Being a porter in a building filled with Mexicans has renewed my spirit. Every Monday and Thursday when I take the trash to the curb, I think of Jesus washing the feet of his disciples and remind myself that the secret to eternal life is learning to serve others.
I don’t mind picking up chicken bones that were ripped from plastic bags by the numerous wild kittens that live among the dozen plastic trash cans outside.
Because it hasn’t snowed much this winter, I have taken it upon myself to sweep in front of the building at 3 p.m. when I know the little Mayan kids and Dominican teenagers are getting home from school. I am being paid nearly $200 a month and I feel my thorough work as a porter is a good lesson to the illegals who sometimes have a nasty attitude when doing such work. White people may be stuck-up in their brown eyes, but we take pride in where we live.
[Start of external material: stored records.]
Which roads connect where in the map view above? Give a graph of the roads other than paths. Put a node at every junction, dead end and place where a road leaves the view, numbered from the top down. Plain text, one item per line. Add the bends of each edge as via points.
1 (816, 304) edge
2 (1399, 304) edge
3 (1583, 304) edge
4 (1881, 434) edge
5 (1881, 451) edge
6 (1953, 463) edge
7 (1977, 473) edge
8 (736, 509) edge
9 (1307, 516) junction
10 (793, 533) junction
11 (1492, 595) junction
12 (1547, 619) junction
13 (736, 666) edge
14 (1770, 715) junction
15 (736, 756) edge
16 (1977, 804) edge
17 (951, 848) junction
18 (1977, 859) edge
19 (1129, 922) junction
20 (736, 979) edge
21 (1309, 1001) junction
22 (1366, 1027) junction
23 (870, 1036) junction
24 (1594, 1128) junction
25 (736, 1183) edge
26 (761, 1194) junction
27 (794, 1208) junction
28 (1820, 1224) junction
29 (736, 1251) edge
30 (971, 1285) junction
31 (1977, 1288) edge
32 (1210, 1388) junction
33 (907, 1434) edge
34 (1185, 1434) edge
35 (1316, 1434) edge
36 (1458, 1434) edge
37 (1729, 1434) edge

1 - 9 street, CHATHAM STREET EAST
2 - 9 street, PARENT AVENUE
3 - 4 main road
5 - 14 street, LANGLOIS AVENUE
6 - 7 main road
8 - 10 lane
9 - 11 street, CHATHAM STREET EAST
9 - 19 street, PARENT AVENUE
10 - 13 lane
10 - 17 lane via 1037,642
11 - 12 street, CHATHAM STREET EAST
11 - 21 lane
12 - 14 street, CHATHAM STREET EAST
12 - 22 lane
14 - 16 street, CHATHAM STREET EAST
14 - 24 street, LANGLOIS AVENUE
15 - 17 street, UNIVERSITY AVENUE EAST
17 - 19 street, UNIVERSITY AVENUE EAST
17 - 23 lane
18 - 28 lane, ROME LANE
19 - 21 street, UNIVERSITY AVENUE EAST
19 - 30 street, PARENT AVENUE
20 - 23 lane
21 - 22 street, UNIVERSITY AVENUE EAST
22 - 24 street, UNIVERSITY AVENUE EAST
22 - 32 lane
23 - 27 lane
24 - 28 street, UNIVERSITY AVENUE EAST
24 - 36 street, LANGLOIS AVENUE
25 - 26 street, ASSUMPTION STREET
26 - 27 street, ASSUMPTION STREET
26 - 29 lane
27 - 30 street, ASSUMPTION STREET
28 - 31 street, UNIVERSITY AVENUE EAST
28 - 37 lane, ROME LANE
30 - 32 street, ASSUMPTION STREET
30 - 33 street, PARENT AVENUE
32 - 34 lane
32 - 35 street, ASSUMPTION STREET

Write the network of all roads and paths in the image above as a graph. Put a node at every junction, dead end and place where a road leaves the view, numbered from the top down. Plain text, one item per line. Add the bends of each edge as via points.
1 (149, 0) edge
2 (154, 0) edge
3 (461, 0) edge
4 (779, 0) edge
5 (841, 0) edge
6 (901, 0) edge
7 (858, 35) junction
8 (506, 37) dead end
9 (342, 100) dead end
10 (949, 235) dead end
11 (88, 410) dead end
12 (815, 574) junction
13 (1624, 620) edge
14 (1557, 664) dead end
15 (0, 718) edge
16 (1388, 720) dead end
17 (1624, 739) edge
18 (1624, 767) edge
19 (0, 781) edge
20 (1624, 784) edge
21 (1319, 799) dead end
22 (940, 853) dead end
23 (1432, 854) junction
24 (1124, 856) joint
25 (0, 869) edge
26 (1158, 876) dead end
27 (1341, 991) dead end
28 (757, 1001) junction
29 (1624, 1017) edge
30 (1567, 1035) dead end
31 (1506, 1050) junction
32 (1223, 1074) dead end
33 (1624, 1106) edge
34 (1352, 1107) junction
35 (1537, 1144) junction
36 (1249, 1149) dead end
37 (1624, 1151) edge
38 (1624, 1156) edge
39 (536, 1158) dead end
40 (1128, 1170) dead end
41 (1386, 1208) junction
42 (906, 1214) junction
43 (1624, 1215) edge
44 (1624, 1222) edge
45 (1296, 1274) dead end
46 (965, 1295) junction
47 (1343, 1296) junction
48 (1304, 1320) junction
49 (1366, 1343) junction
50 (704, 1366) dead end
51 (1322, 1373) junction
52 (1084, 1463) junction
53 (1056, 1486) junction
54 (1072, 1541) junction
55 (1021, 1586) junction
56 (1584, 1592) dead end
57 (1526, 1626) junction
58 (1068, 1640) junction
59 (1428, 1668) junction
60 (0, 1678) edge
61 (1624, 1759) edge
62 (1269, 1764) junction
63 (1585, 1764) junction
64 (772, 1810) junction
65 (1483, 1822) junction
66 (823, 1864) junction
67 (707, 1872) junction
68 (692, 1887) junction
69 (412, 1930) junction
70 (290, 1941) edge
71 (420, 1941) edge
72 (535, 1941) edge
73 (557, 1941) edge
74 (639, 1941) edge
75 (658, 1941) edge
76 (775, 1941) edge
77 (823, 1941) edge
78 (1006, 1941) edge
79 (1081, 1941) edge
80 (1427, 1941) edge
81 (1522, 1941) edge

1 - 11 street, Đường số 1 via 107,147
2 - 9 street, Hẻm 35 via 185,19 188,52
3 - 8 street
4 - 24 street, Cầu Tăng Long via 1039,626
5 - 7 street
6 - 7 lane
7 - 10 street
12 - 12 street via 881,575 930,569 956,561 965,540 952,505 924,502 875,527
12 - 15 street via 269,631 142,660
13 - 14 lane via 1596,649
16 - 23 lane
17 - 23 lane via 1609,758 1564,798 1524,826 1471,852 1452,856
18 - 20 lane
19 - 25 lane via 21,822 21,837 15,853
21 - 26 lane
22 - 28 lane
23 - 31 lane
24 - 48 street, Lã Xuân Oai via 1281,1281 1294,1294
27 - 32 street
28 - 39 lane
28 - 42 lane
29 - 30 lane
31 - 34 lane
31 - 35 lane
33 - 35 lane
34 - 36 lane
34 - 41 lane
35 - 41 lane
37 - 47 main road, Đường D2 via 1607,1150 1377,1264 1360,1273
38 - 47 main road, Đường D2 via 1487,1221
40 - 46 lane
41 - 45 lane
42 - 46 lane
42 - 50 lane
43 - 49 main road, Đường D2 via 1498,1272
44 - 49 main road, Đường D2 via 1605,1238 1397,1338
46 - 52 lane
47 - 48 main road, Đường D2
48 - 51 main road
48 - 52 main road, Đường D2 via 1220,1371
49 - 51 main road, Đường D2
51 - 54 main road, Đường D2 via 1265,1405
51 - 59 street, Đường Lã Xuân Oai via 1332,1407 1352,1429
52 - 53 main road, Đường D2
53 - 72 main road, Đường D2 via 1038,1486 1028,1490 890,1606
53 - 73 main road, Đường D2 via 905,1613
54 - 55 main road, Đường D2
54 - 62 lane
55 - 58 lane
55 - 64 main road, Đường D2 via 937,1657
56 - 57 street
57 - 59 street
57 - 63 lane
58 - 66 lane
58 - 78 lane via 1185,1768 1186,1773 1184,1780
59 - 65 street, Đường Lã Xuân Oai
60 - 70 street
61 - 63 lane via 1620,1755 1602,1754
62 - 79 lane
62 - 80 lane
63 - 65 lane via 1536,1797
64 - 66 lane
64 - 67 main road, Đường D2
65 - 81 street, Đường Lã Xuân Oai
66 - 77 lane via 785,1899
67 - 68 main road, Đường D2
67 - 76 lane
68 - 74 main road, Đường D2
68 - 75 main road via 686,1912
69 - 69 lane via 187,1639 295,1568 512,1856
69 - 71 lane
With a dustpan on a stick and a broom I picked from the trash, I canvass the sidewalk as the children come home. “Hola” I say to each of them, and just to make them giggle I say “Holy” as I sweep up every little cigarette butt on the sidewalks surrounding our five story building.
Someone has been tossing Q-Tips from their bathroom window. I have never seen so much wax in my life. Every Monday and every Thursday there are two or three more in the exact same spot outside, stuck to the cement like gum. My stomach churns. I try to ignore what it is I’m doing and simply sweep up the trash, but I would rather wash their stinky little feet.